## Your objective
Tally how many of the lines below contain the string "експлуатації". Reply with the number alone.

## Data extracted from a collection
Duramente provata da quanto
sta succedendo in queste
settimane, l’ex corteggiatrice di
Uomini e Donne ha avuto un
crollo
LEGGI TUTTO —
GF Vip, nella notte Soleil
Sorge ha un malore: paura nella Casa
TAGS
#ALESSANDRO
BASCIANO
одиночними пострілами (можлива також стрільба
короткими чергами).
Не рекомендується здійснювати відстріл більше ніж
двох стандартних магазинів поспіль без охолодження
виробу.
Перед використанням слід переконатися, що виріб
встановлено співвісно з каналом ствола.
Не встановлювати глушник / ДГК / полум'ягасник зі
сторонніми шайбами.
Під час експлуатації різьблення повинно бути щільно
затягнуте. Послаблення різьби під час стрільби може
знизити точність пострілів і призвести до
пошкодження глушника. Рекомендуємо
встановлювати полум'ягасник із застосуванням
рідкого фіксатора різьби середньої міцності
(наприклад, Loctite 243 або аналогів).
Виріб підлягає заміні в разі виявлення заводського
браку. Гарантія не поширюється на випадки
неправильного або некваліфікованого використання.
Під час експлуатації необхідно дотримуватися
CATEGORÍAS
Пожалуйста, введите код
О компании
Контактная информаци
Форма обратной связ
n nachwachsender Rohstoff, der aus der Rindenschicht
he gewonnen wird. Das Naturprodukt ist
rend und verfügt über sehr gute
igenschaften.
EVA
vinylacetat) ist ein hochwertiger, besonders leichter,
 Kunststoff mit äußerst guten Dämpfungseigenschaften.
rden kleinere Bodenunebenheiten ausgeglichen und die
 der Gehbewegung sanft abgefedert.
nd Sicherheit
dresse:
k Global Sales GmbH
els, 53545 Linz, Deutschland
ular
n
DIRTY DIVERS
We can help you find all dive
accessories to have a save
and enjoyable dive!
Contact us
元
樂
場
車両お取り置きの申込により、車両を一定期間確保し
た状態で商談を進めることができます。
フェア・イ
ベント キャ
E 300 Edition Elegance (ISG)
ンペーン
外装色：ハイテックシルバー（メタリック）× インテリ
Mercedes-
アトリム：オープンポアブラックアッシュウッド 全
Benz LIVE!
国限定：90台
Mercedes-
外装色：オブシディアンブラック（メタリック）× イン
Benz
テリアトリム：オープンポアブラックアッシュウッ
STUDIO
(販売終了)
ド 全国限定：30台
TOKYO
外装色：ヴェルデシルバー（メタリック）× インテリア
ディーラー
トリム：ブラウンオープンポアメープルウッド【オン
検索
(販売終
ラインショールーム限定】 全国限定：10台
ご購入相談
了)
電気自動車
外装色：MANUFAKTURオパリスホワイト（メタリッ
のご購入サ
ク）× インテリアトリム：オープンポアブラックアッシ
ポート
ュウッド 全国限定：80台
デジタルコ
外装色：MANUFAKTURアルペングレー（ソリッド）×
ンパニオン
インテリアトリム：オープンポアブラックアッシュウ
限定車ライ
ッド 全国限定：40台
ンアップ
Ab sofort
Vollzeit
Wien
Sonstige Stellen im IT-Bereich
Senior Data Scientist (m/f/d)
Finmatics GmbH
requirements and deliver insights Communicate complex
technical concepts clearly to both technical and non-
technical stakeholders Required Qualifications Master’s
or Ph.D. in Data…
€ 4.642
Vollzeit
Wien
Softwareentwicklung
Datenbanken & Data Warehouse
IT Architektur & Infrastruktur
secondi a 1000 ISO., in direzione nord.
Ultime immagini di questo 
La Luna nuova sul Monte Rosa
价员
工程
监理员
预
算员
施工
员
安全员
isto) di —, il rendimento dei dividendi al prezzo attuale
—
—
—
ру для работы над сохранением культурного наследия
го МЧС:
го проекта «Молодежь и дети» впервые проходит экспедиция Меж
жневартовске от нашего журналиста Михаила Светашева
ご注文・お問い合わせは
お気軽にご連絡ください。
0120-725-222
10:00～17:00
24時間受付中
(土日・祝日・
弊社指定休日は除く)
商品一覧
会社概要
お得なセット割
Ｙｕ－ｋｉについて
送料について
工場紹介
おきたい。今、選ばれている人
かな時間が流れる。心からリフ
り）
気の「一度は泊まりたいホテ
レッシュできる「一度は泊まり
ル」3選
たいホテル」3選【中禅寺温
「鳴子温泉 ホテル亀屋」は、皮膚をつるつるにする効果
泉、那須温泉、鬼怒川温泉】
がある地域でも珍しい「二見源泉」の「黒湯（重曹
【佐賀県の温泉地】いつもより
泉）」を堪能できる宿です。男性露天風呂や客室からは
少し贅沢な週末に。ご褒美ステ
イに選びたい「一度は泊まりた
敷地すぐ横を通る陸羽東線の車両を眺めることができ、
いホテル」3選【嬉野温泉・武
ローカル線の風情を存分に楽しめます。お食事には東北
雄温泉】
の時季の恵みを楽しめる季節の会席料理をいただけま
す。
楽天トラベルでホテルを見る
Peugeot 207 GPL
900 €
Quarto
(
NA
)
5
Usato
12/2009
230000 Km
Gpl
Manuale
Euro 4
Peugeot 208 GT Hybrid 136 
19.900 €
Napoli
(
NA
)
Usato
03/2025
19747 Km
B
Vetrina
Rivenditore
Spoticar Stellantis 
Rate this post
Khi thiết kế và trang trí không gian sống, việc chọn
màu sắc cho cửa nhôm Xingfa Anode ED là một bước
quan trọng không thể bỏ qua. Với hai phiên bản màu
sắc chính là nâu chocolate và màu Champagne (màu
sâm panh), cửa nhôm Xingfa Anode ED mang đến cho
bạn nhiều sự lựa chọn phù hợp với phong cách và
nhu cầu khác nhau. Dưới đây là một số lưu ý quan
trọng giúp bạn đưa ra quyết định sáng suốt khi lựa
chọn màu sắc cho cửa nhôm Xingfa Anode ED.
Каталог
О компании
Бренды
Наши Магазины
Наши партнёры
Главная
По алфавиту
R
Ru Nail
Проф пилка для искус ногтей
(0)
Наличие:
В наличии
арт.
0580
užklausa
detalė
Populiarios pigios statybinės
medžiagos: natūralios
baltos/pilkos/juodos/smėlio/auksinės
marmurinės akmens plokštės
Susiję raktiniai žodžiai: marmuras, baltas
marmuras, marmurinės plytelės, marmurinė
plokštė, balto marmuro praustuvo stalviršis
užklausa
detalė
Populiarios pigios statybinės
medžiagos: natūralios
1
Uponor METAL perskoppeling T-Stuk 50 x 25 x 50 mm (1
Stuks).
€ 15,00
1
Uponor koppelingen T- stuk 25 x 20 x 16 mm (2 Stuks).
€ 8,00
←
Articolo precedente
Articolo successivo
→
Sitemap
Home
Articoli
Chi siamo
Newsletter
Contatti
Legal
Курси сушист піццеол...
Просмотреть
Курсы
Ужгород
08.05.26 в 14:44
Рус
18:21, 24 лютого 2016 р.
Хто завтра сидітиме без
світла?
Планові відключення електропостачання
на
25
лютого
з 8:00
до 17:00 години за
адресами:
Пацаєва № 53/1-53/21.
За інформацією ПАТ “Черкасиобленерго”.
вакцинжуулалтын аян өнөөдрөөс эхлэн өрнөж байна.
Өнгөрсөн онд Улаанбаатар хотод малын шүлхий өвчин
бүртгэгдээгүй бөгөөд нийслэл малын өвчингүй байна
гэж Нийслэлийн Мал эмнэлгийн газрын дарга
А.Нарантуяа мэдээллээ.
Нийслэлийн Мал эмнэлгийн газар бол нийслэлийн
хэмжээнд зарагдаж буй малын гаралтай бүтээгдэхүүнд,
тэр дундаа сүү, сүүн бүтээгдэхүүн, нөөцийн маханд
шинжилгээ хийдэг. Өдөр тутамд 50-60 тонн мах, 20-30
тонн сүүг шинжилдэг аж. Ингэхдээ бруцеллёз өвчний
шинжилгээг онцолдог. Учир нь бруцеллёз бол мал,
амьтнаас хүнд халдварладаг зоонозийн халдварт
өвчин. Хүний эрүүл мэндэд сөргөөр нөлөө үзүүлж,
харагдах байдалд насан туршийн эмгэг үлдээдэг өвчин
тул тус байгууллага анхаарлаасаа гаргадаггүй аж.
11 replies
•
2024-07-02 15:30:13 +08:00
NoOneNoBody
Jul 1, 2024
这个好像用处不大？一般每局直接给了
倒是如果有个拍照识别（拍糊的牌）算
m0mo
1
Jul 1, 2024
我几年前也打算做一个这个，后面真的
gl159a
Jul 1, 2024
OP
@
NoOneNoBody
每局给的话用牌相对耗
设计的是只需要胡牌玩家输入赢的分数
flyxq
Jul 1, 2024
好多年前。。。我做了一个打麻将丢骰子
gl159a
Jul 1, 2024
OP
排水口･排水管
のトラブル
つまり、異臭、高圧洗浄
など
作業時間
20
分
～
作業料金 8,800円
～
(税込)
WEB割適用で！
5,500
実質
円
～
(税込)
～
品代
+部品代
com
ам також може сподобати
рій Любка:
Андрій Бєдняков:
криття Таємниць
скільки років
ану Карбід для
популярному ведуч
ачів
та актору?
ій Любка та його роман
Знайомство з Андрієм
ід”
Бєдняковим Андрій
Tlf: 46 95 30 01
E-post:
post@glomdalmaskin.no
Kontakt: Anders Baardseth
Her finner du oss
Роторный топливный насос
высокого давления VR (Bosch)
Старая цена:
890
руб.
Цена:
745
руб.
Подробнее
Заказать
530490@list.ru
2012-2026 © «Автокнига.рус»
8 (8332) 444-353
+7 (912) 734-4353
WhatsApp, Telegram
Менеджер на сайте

## Written reply
2